SAN ANTONIO – Ever wonder how the heart works as a hydraulic pump or how the levers in your body allow you to lift a book or dumbbell?
A new experience is making its debut this weekend in San Antonio, allowing people of all ages to get lost in science.
The Witte Museum is celebrating its first traveling exhibit of the new year and it takes a closer look at the nuts and bolts of the natural world. It’s called “The Machine Inside: Biomechanics” and it traveled from Chicago’s Field Museum.
“It’s showing all about biomechanics, which is the science of how plant and animal bodies move, function and withstand stresses,” Sarah Rowley, STEM education manager for the museum said.
Pumps, motors, thick jaws and much more allow visitors to learn about how every machine in human bodies, plants and even animals have a function.
“For example, how calcium is really strong against compression, or how collagen in our bones gives them a little bit of bend so they don’t break on every impact,” Rowley said. “There’s also a really cool bit about levers and linkages in the jaw, which is cool because that’s going to affect the force of an animal’s bite.”

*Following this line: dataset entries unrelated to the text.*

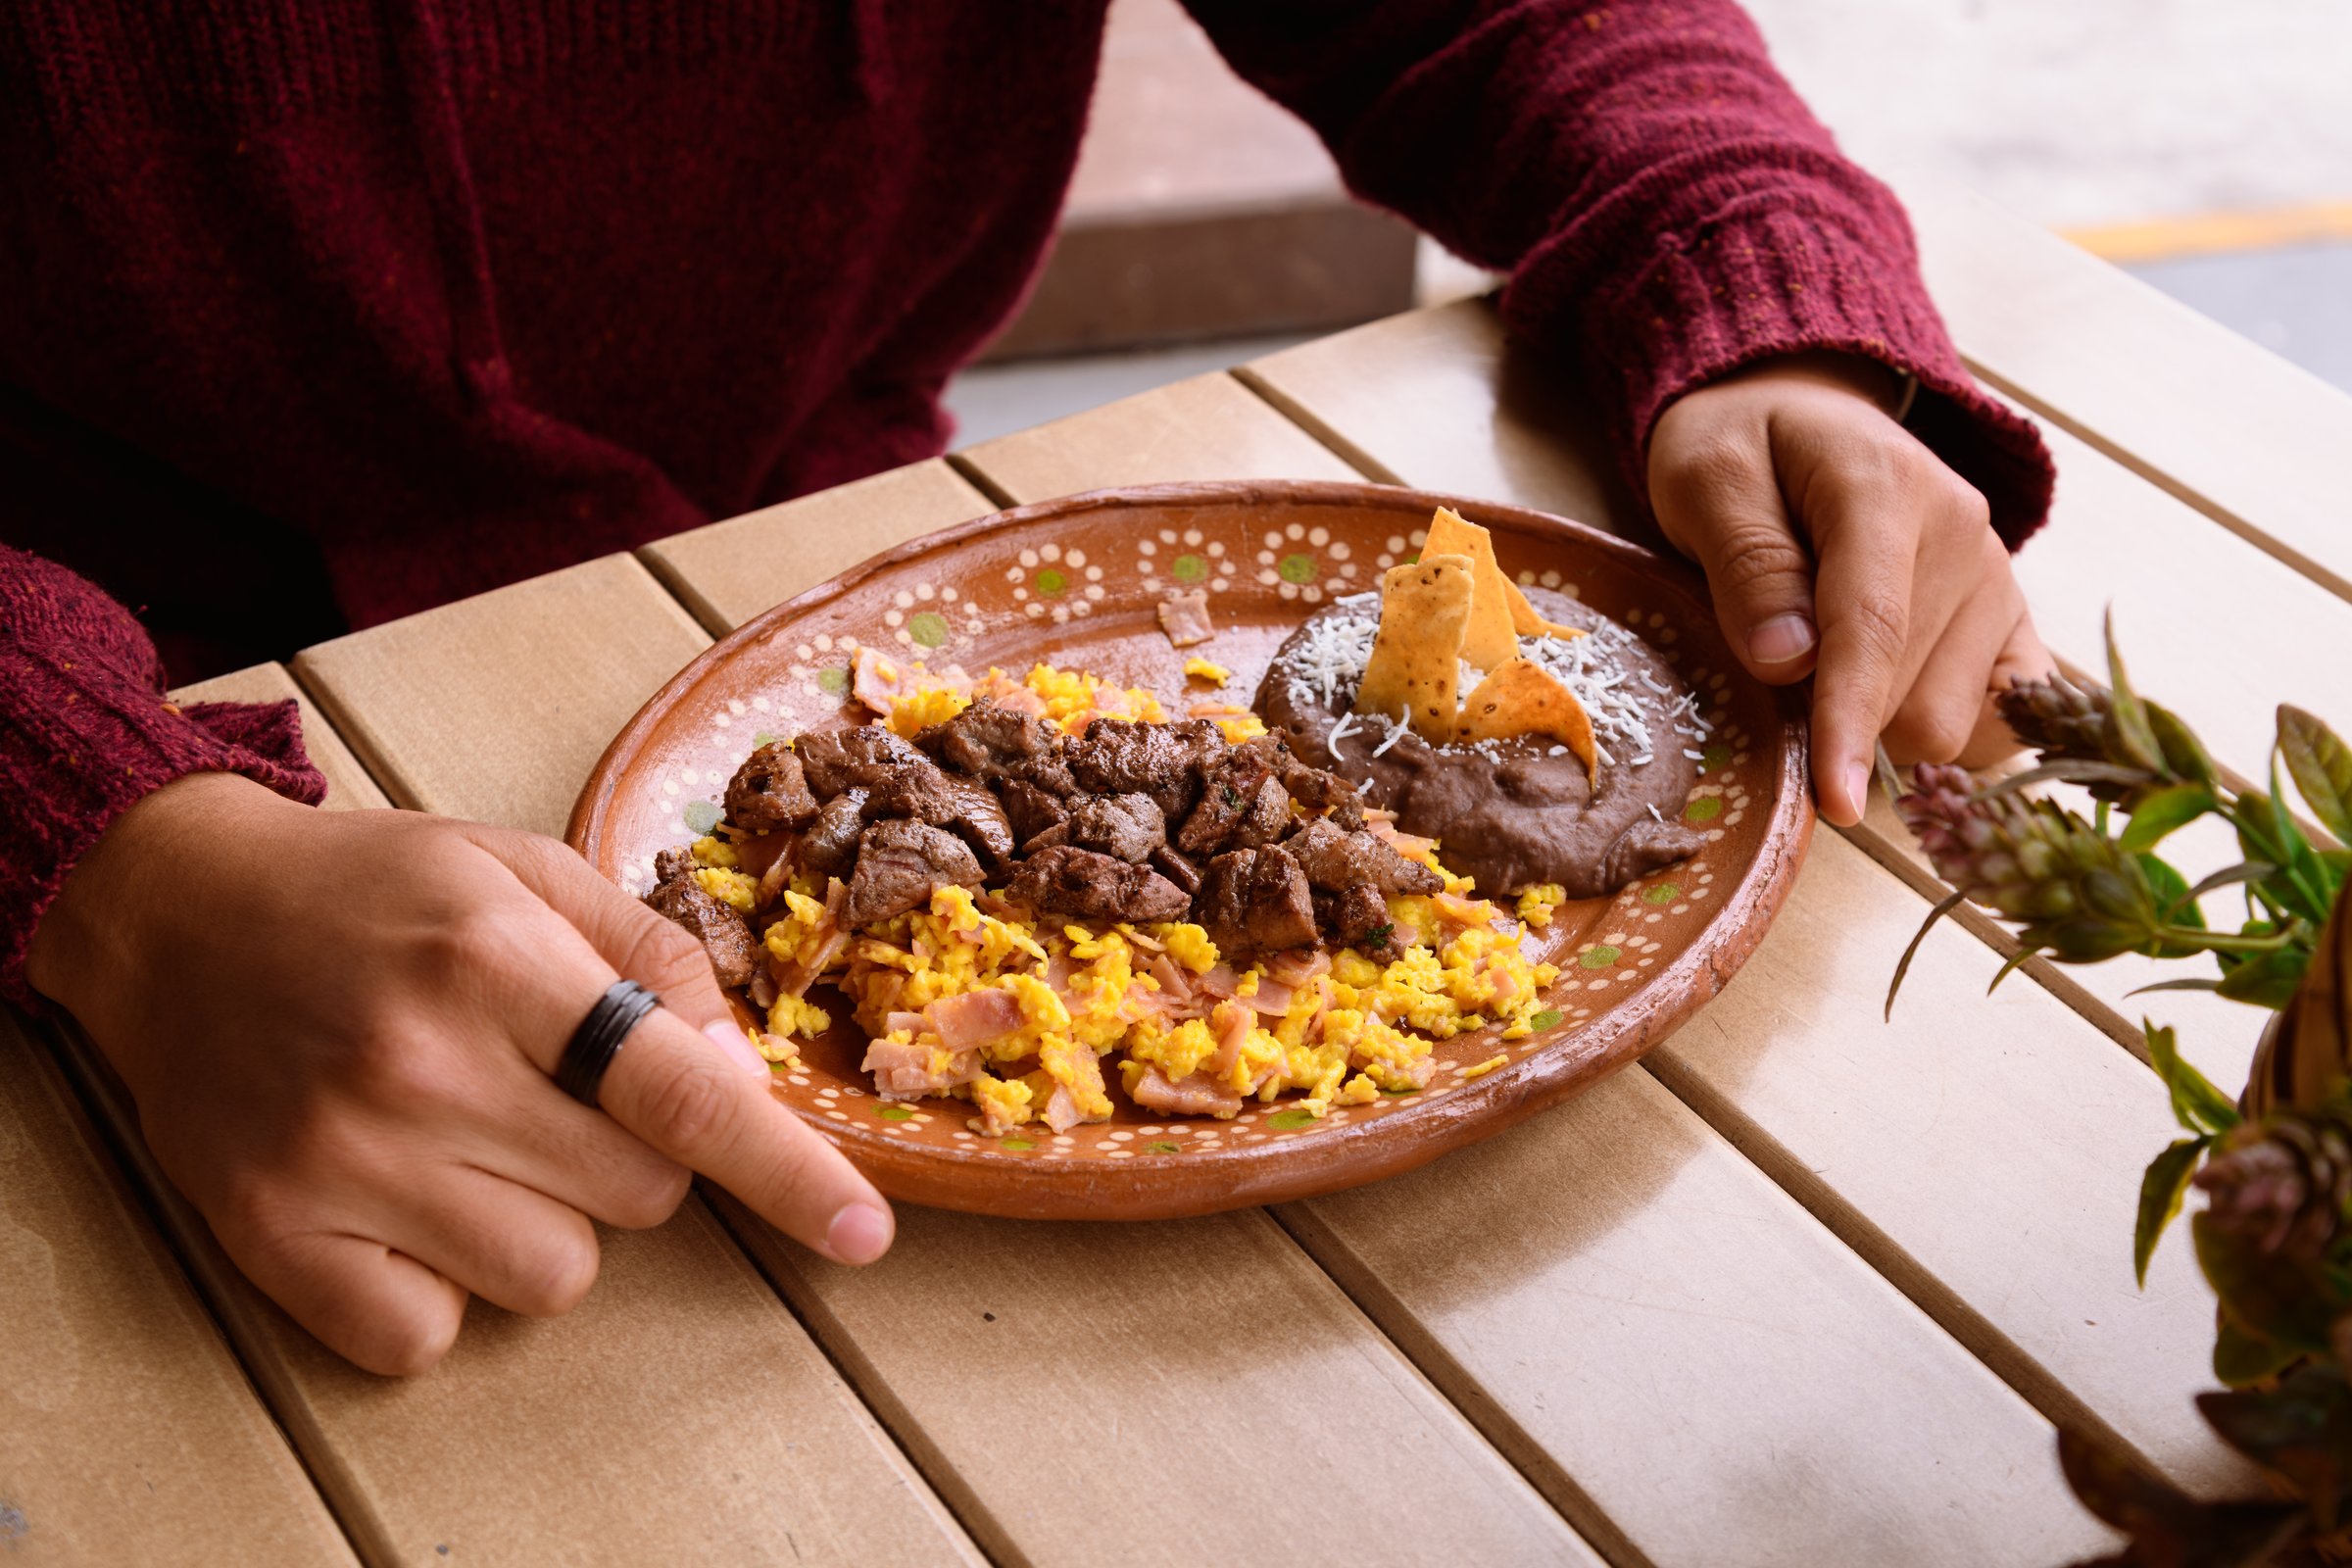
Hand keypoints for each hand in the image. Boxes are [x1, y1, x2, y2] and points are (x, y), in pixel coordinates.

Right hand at [26, 774, 892, 1374]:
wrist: (177, 913)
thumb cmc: (380, 894)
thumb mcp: (529, 873)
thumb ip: (655, 957)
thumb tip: (743, 1076)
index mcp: (496, 959)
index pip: (680, 1098)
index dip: (787, 1172)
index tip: (863, 1232)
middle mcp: (419, 1063)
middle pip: (639, 1198)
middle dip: (631, 1157)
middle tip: (547, 1090)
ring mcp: (339, 1159)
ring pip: (552, 1277)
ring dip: (543, 1225)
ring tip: (470, 1139)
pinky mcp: (270, 1236)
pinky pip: (429, 1337)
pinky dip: (438, 1288)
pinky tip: (401, 1199)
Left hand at [1646, 351, 2052, 824]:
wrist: (1799, 408)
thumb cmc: (1742, 447)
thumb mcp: (1707, 480)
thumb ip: (1748, 564)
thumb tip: (1788, 661)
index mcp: (1886, 490)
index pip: (1872, 630)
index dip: (1848, 725)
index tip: (1833, 802)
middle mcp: (1965, 536)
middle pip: (1913, 697)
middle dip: (1837, 719)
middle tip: (1773, 670)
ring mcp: (1998, 580)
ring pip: (1953, 722)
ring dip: (1879, 725)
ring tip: (1822, 668)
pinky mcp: (2011, 618)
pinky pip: (2002, 719)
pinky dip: (1949, 732)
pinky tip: (1894, 708)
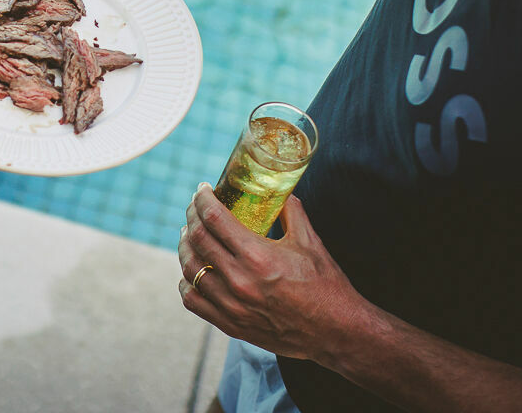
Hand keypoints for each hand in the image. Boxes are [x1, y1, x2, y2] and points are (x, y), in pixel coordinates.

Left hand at [178, 186, 372, 365]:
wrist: (336, 332)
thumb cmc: (325, 286)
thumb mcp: (309, 242)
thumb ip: (291, 212)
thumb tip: (279, 191)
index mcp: (258, 256)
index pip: (214, 218)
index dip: (202, 199)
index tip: (202, 189)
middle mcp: (240, 281)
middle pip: (198, 239)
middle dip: (192, 216)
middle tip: (195, 207)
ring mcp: (232, 306)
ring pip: (190, 269)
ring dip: (185, 246)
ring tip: (190, 234)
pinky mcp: (231, 325)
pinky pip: (193, 300)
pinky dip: (186, 282)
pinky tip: (192, 270)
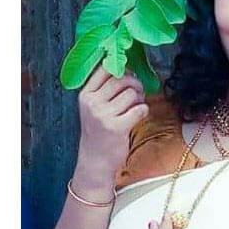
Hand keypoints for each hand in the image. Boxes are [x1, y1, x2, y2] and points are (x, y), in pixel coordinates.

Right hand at [74, 66, 147, 190]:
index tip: (128, 76)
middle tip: (138, 93)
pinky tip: (137, 117)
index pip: (105, 69)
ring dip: (139, 99)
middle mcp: (92, 103)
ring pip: (132, 93)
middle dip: (135, 84)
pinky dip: (143, 111)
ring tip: (135, 108)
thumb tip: (129, 68)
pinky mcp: (117, 127)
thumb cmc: (99, 131)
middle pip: (122, 79)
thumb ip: (106, 88)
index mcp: (85, 94)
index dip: (122, 69)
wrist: (95, 160)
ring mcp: (103, 115)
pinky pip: (140, 109)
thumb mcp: (94, 107)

Keep an eye out for the array of domes at the entrance of the exhibit. The domes in beetles, snails, turtles and more serve as protection from predators. There are some displays, like the spider legs, that may make you cringe.
So, why is it important to understand the physics and chemistry of how bodies and machines work?
“We can make better use of it, and we can then also make use of that in our daily lives,” Rowley said. “Som understanding how levers work is really useful when you’re trying to even just change a tire, but it’s also really inspiring to come in this exhibit and see all the work scientists are doing and different career opportunities.”
The exhibit also provides interactive opportunities including, flapping wings to try out different styles of flight and pumping blood from the heart of a giraffe to its brain to learn the amount of force needed to do so.
All the information presented in The Machine Inside: Biomechanics is presented in both English and Spanish, allowing for more visitors to learn about science.
Staff will help enforce the use of facial masks and social distancing throughout the exhibit and museum.
The exhibit opens Saturday, Jan. 30 at 10 a.m. and is available to view until April 18.